Within the next two months, the citizens of Iceland will turn out for a referendum on the agreement reached by their government and authorities in the UK and the Netherlands to settle accounts in the wake of the financial meltdown in the autumn of 2008. Although it benefited from a clear majority in parliament -- the law outlining the terms for the agreement had been passed by 44 votes to 16 -- on 20 February, President Olafur Ragnar Grimson made use of his veto for the second time in 12 months to block the legislation. As a result, the plan to reimburse close to €3.9 billion paid out by London and The Hague in the wake of the collapse of the online bank Icesave will once again be subject to a referendum.
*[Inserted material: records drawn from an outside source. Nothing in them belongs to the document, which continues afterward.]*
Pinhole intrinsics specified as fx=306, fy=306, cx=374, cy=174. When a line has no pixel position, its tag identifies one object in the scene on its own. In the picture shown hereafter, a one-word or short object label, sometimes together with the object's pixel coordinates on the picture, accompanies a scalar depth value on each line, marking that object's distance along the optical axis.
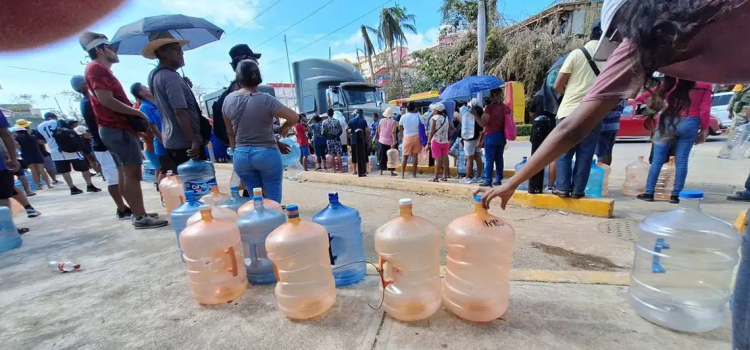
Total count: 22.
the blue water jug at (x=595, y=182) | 4.20
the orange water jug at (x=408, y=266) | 1.67
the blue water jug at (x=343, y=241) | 2.12
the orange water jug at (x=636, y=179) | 4.43
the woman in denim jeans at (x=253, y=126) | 2.69
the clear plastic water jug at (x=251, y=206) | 2.45
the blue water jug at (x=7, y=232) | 3.32
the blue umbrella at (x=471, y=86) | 6.54
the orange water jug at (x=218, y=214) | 2.20
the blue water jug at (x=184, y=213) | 2.58
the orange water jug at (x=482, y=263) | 1.62
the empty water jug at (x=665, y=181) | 4.20
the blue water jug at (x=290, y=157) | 4.43
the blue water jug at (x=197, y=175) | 3.37
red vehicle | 10.80
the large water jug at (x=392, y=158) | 7.83
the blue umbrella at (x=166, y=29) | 4.11
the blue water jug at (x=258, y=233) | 2.17
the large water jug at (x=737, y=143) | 4.59
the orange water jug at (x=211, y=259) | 1.92
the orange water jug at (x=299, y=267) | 1.75
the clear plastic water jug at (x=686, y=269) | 1.53
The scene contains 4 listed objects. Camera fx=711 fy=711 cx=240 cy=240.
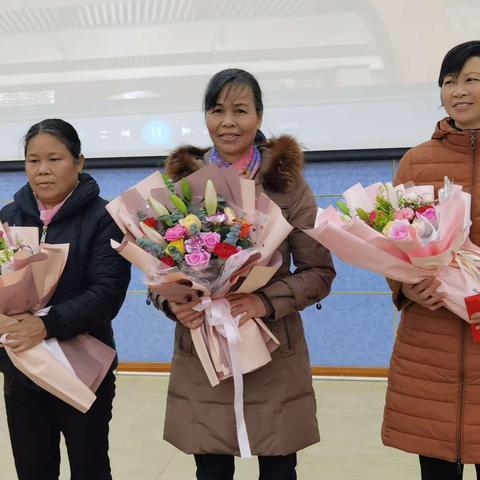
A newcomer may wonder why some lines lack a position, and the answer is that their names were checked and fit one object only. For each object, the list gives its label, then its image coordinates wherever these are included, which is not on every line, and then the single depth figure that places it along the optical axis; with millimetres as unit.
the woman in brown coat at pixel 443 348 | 1717
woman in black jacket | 1902
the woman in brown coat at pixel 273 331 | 1782
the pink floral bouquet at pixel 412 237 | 1597
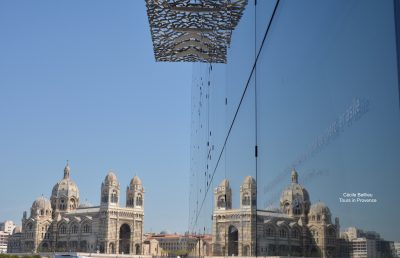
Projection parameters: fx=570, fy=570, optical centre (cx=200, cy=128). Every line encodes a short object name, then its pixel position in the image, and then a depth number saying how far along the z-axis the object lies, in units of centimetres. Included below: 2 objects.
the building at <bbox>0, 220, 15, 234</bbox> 17902
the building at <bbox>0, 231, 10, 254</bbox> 14788
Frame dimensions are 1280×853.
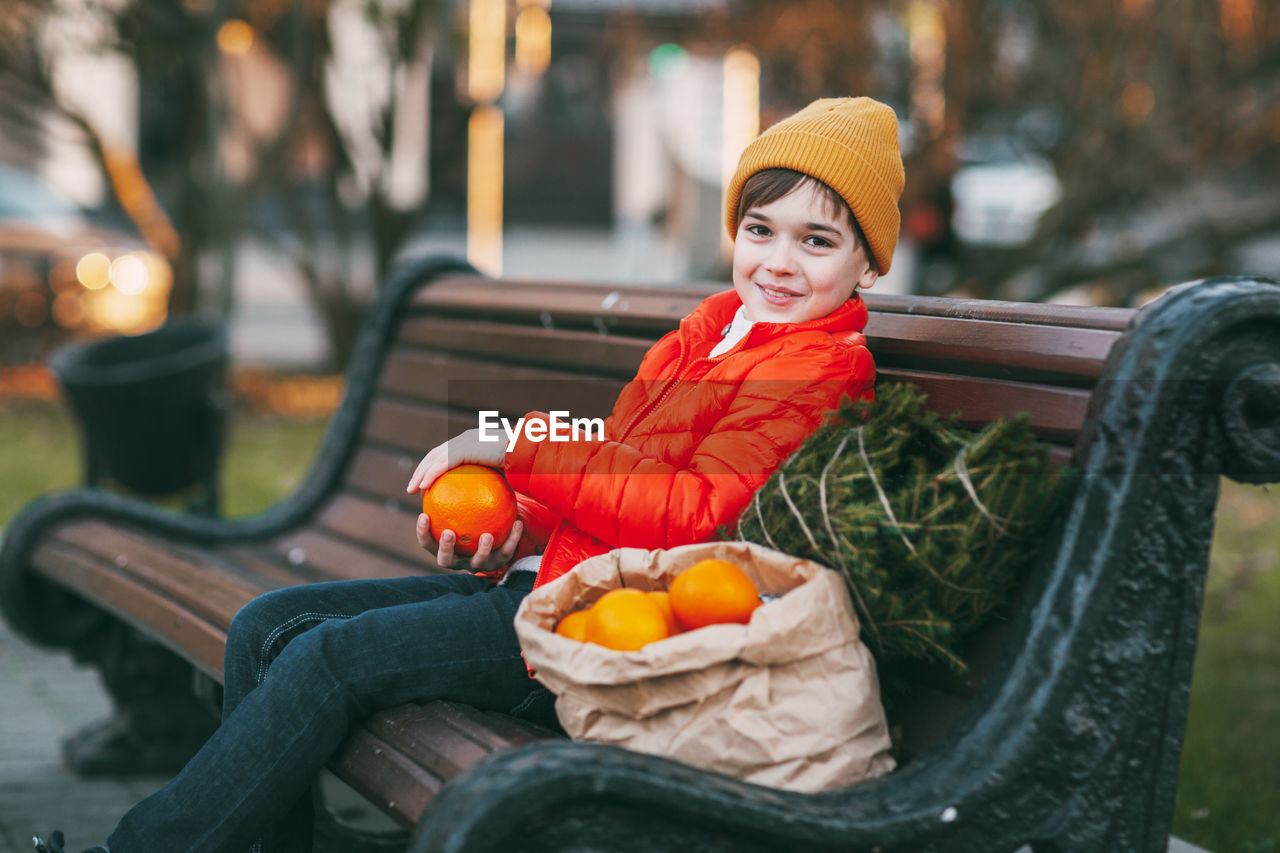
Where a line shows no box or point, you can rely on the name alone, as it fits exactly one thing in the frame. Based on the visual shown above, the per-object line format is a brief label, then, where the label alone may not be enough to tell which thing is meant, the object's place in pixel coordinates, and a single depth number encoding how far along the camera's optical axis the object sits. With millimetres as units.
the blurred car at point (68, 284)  12781
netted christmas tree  2033
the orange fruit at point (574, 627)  2090
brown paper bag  1938
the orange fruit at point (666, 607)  2105
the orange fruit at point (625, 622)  2037
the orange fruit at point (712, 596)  2037
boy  2273
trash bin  5488
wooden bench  1821
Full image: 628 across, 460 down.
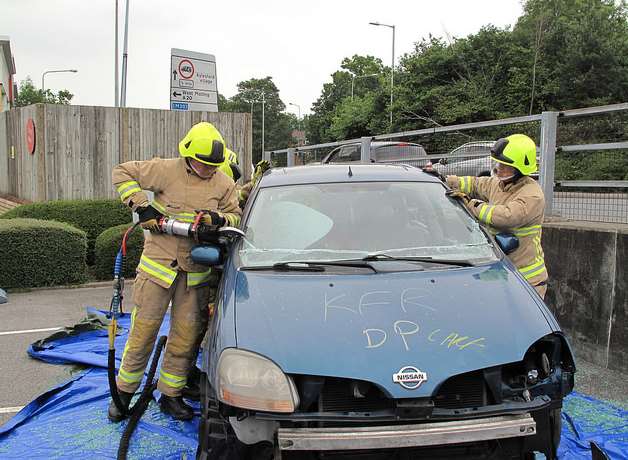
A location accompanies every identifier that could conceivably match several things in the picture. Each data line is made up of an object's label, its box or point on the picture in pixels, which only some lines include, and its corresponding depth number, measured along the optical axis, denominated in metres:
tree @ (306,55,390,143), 39.84
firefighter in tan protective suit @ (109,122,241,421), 3.97
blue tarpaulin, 3.70
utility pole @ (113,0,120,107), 23.85
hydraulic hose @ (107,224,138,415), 3.86
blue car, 2.39
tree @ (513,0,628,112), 28.06
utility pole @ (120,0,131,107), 17.92
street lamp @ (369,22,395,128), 35.25
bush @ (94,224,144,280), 9.52
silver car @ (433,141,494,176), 7.85
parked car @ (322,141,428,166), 9.51
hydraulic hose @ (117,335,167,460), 3.65
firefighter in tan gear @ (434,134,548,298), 4.33
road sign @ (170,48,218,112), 11.09
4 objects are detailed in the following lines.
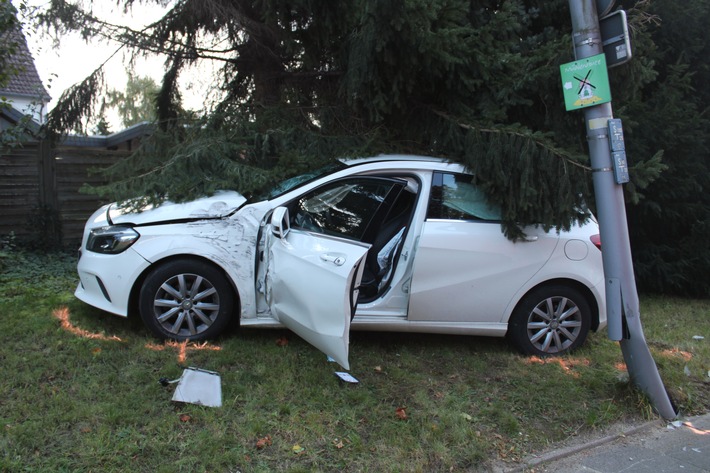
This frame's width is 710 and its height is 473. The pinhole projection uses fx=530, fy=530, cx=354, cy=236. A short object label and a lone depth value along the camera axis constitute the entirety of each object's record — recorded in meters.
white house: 6.34
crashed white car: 4.23
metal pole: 3.88
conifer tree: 4.43
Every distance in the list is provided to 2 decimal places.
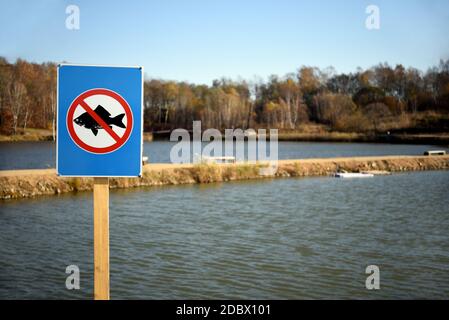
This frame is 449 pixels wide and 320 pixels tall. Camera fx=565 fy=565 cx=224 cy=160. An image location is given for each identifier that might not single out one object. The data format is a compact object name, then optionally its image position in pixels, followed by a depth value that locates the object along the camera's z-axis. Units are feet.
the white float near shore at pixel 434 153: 148.51
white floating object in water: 108.37
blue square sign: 14.24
“Will this latest development (…) have an impact on Iceland’s accession to the European Union?” wonders Le Soir. In spite of “threats from London and The Hague to slow down or even block negotiations on the island’s entry into the EU,” the “huge ‘no vote’ (93%) in the referendum on the first version of the agreement in 2010 did not prevent the opening of accession negotiations in July” of last year. Interviewed by the Belgian daily, political scientist Baldur Thorhallsson explains that the British, who responded angrily to the first referendum, “were nonetheless accommodating, because they would like to have a new eurosceptic ally in the EU.”

Polling company director Olafur Gylfason points out that the Icelanders “draw a clear distinction between the Icesave affair and the issue of EU membership.” Icelandic public opinion has changed significantly since the financial crisis, continues Le Soir. “Amid the initial panic, many people believed that Europe would provide a safeguard for the future of the island,” explains Gylfason, but “they are less enthusiastic. Only 18% of the population judge the EU to be credible, and the fate of accession plans, which have divided the country’s centre-left government, will be determined by the very sensitive issue of fishing rights.